### TEXTE FOURNI:
>>>>

ANKARA: La répression pratiquée dernièrement contre le Parti démocratique du peuple pro-kurde (HDP) de Turquie a soulevé des inquiétudes concernant les motivations sous-jacentes du gouvernement et la menace adressée aux partis d’opposition.
Quatre membres du HDP - dont Sevin Alaca, l’adjoint-maire de la province orientale de Kars - ont été arrêtés le 8 octobre en raison des manifestations de 2014, portant à 16 le nombre d'arrestations récentes suite à cet incident.
Les personnes arrêtées sont accusées d’inciter aux manifestations anti-gouvernementales dans les provinces du sud-est en octobre 2014 en réaction au siège par Daech de la ville frontalière, en grande partie kurde de la Syrie, Kobané. Les manifestants auraient prétendu que le gouvernement turc n'avait pas protégé Kobané contre Daech.
Certains considèrent les récentes arrestations comme une tentative du Parti de la justice et du développement (AKP) au pouvoir en Turquie d’affaiblir le HDP, qui a obtenu 13% des voix lors des dernières élections générales.
S'adressant à Halk TV le 7 octobre, le coprésident du HDP, Mithat Sancar, a affirmé que le coût politique pour le gouvernement de la fermeture du HDP serait trop élevé car le gouvernement fait l’impossible pour que le parti ne puisse pas fonctionner correctement.
Acteur inefficace
« La Cour constitutionnelle subit de plus en plus de pressions ces derniers jours et elle est surtout menacée », a-t-il déclaré. « Par conséquent, nous ne serions pas surpris par la fermeture du HDP. Mais le gouvernement ne veut pas emprunter cette voie pour le moment, car cela aurait un coût politique nuisible qui déclencherait des réactions tant au niveau mondial que national. C'est pourquoi le gouvernement adopte une méthode moins dommageable en faisant du parti un acteur réellement inefficace.
Berk Esen, un analyste politique de l'Université Sabanci d'Istanbul, a déclaré à Arab News qu'il y avait plusieurs raisons pour lesquelles le gouvernement ne fermerait pas tout simplement le HDP, la principale étant qu'il ne veut pas créer un précédent pour les interdictions de parti, qui ont extrêmement nui au mouvement islamiste dans le passé.
Interdire un parti entraînerait probablement une violente réaction contre le gouvernement turc de la part de l'Union européenne, a ajouté Esen. Le président du parti de la gauche suédoise s’était rendu au siège du HDP à Ankara le 6 octobre, à la tête d’une délégation venue exprimer ses inquiétudes concernant les actions de réduire au silence le HDP, ce qui serait, selon le parti suédois, « une grande perte » pour laTurquie.

<<<<

### CONSIGNES DE L'EXERCICE:
1/ Condensez en une ou deux phrases le paragraphe de l'article sur le HDP qui commence par « Berk Esen, un analyste politique », sans perdre ses faits principaux.
2/ Poursuivez l'article sur le HDP après sa dernière phrase.
Les données n'ont aucun lien avec l'article sur le HDP.

### EXTRAITS DE DONNÉES:
>>>>

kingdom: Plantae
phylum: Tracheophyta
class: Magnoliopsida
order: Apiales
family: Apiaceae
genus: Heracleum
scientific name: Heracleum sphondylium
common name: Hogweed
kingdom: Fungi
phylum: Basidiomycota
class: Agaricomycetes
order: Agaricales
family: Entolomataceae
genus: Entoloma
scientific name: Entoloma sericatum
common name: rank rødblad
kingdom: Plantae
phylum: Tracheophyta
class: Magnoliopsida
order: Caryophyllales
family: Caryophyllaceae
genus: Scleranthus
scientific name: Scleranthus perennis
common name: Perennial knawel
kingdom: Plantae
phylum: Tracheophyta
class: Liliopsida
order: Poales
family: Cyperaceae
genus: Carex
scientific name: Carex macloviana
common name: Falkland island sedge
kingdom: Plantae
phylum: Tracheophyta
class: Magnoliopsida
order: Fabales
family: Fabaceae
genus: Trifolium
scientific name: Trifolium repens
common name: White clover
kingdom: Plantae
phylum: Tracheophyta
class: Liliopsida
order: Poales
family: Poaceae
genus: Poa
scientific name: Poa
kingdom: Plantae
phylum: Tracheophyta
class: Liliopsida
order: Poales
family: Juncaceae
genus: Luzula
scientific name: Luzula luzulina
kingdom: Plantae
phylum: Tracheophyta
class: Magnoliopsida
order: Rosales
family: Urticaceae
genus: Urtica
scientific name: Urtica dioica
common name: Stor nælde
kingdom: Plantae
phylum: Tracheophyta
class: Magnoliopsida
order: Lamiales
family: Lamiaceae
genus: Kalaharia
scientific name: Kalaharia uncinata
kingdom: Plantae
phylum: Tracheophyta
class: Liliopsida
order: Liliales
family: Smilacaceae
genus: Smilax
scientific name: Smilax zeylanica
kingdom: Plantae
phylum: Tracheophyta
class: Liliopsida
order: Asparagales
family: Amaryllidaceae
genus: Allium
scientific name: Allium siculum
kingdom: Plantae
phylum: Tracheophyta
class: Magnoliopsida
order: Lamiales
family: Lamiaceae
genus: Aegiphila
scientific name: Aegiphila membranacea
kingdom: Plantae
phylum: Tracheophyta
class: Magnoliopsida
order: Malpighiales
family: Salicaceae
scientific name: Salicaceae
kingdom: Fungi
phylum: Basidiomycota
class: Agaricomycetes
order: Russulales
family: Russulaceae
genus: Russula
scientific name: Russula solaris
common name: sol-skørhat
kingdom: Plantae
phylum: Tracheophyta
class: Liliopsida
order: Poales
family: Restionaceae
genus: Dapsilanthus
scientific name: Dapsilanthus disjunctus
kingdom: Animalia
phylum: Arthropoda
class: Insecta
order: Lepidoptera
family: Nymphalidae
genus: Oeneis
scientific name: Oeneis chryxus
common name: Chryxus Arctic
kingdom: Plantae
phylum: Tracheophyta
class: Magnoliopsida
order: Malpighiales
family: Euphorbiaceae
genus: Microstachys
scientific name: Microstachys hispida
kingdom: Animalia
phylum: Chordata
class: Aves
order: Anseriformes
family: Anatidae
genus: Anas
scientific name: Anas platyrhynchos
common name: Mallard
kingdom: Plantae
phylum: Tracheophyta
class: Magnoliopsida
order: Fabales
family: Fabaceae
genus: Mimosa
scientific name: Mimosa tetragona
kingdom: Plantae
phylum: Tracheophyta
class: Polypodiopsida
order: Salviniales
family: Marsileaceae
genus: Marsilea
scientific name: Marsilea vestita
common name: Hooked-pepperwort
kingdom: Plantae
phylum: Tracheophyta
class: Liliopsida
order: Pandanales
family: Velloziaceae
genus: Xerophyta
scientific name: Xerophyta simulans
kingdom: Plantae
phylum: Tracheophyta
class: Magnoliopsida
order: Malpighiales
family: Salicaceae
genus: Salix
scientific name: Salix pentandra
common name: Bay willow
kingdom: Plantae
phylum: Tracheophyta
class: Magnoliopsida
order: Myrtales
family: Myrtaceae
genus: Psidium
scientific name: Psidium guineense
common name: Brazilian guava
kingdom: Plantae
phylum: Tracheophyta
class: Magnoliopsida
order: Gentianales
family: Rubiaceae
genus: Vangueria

<<<<

### RÉPONSES DANS L'ORDRE:
1/ Berk Esen, analyste politique à l'Université Sabanci d'Istanbul, a expliqué à Arab News que le gouvernement avait plusieurs raisons de ne pas simplement fermer le HDP. La principale est qu'il ne veut pas créer de précédent en matière d'interdiction de partis, lesquelles ont fortement nui au mouvement islamiste par le passé.

2/
« Garder le HDP fonctionnel mais gravement affaibli permet au gouvernement de conserver l'image d'un régime démocratique en Turquie, même si le système politique ne satisfait pas les exigences démocratiques minimales », a déclaré Esen.
Esen a ajouté que le HDP sert également de point de ralliement pour l'alliance du parti au pouvoir et de son partenaire, le Parti du mouvement nationaliste (MHP) d'extrême droite et contribue à maintenir les électeurs ultra-nationalistes derrière l'administration du président Recep Tayyip Erdogan. « En outre, le gouvernement n'a pas besoin de dissoudre le parti pour limiter ses opérations. Il a déjà nommé des administrateurs par intérim dans la plupart des municipalités contrôlées par le HDP et il arrêté des centaines de ses responsables, y compris son ancien chef », a-t-il déclaré.
Lors des élections locales de 2019, le HDP - le troisième plus grand parti de Turquie - a remporté 65 municipalités dans tout le pays, mais seuls six de ses 65 maires restent en fonction; les autres ont été destitués sous des accusations liées au terrorisme et leurs postes ont été occupés par des bureaucrates nommés par le gouvernement. « Le HDP a été durement touché par la répression du gouvernement et doit faire face à d’énormes défis organisationnels dans les mois à venir. À ce stade, sa résistance dépend principalement des urnes, où ses fidèles électeurs continuent, encore et encore, à le soutenir », a déclaré Esen.
Pour Sinem Adar, associée au Centre d'études appliquées sur la Turquie (CATS) de l'Institut allemand des affaires internationales sécuritaires, la dernière répression contre le HDP correspond à une tendance générale en place depuis les élections de juin 2015 en Turquie: une attaque systématique par le parti d'Erdogan contre toute représentation politique kurde.
« Cette tendance s’est traduite par une variété de méthodes, telles que la suppression de l'immunité parlementaire des représentants kurdes, leur criminalisation et leur exclusion systématique des processus politiques, jusqu’au remplacement des maires élus par des administrateurs nommés par le gouvernement, » a-t-elle déclaré à Arab News.
« Les factions nationalistes au sein de l'appareil de sécurité s’inscrivent désormais dans cette tendance surtout après l'échec de la tentative de coup d'État en 2016, et a la lumière des développements dans le nord de la Syrie, avec les interventions militaires turques, la classe dirigeante est déterminée à étouffer la représentation et la participation politique des kurdes, » a -t- elle ajouté.
Les autres partis d'opposition craignent également que ce qui est arrivé au HDP ne leur arrive. « Nous devons nous dresser contre toutes les injustices, quel que soit le parti, qui les subit », a déclaré Hasan Subasi, un député du parti IYI Good le 6 octobre lors d'un discours télévisé, tout en affirmant qu'un parlement turc sans le HDP ne représenterait nullement la Turquie et serait « anti-démocratique ».
Selon Adar, violer les droits politiques des membres du HDP est une tactique que le gouvernement utilise pour creuser un fossé entre le HDP et les partis d’opposition notamment le Parti républicain du peuple (CHP). « Après tout, les élections de mars 2019 ont clairement montré que les Kurdes sont devenus des faiseurs de rois », a-t-elle déclaré.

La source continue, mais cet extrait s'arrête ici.